▸ Estratto del documento
━━━━━━━━━━━━━━━━━━━━━━━━━━━━━━

La gente di Larissa, spiega rav Mizan, non ha un cattivo ricordo degli italiani. “Quando facevano i controlli nelle piazze, erano gentili; ogni tanto chiedevano le sigarette alla gente del posto. Alcuni avevano l’immagine della madonna nel taschino…”
“Una sera, come sempre, aspettammo Giovanni – così si chiamava il giovane colonnello che ospitavamo – per la cena. Ma non arrivò. Rientrò quando ormai era notte fonda e in fretta e furia preparò le sue cose. Ci disse che anche noi dovevamo fare lo stesso, che dovevamo andarcene al più presto da Larissa, che dovevamo andare sulle montagne”. L’Italia aveva appena firmato l’armistizio e i tedeschi sarebbero arrivati presto a cercarli.
Rav Mizan racconta che il giorno dopo suo padre prese un carro, ci caricò sopra tutto quel che poteva servire, tutto quello che sapeva non avrebbero trovato in montagna – sapone, alcool – e partirono. “Di Giovanni non avemmo più notizia. Lo cercammo alla fine della guerra ma probabilmente, come lui stesso temeva, fu catturato e ucciso dai tedeschi”.
La storia della famiglia Mizan, però non finisce qui.
Quando giunsero sulle montagne, trovarono ospitalità presso una famiglia. “I comunisti, spiega rav Mizan, avevano ordinato alla gente del posto di nascondere gli ebrei. Così, per un pò rimanemmo nascosti nella casa di una famiglia. Poi arrivarono i tedeschi – cercavano da mangiare, avevano fame, come tutti. Trovarono un maiale, lo ammazzarono e chiesero a mio padre – proprio a mio padre! – di macellarlo. E così fece, pur di non farsi scoprire. Alla fine, in cambio, ci diedero del sapone e dell’olio…. Pochi giorni dopo, però, per non mettere in pericolo la famiglia che ci ospitava, ce ne andammo”.
La famiglia Mizan tornava sulla strada. I racconto del rabbino prosegue con l’animosità e l’ironia che l’ha contraddistinto sinora. “Dovevamo trovare un altro posto in cui rifugiarci, ma non sapevamo dove andare” dice. “Lungo la strada, in piena notte, ci fermammo in un campo di spinaci. Avevamo fame, sete…. Vedemmo in lontananza una casa e mia madre andò a chiedere dell’acqua. Spiegò che eravamo ebrei e che cercavamo un posto dove riposarci…allora subito il padrone di casa, disse a mia madre: “Ebrei? Io ogni mattina, davo degli spinaci a un ebreo!’ esclamò. ‘E come si chiamava questo ebreo?’, chiese mia madre. ‘Menahem Salem’, rispose l’uomo. Menahem Salem era il padre di mia madre!”
“Così quell’uomo – Barbajannis si chiamava, ricorda rav Mizan – ci diede ospitalità. ‘Sei la figlia di Menahem Salem? ‘Rimani qui con noi!’, disse. E così facemmo. Di giorno andavamo a raccogliere la frutta sugli alberi e gli spinaci nel campo e la notte dormivamo nell’ovile. Ricordo che faceva un gran caldo là dentro”, dice ridendo rav Mizan. “Una sera era così caldo che ottenemmo il permesso da mia madre di andare a dormire fuori, all’aperto. E proprio quella notte, non so bene cosa accadde, ma crollò il tetto dell’ovile. Ci eravamo salvati ancora! Dio voleva proprio che vivessi!”.

━━━━━━━━━━━━━━━━━━━━━━━━━━━━━━

▸ Materiale fornito
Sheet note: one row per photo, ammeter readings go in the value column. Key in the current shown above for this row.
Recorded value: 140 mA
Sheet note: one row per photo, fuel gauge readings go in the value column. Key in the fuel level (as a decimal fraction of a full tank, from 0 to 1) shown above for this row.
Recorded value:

━━━━━━━━━━━━━━━━━━━━━━━━━━━━━━

▸ Elenco attività
A) Riporta il tratto del racconto di rav Mizan che va da “Rav Mizan racconta” fino a “non finisce qui.”.
B) Secondo il racconto di rav Mizan, perché la sua famiglia lasciò la casa della famiglia che la nascondeva sulle montagne, pochi giorni dopo l'episodio con i tedeschi?
Le righe riportate sopra sono materiale a sé, distinto dal testo.

▸ Soluzioni
A)
Rav Mizan racconta che il giorno dopo suo padre prese un carro, ci caricò sopra tutto quel che poteva servire, tutto quello che sapeva non avrebbero trovato in montagna – sapone, alcool – e partirono. “Di Giovanni non avemmo più notizia. Lo cercammo alla fine della guerra ma probabilmente, come lui stesso temeva, fu catturato e ucciso dai tedeschi”.
La storia della famiglia Mizan, però non finisce qui.

B) Se ne andarono per non mettere in pericolo la famiglia che li ospitava.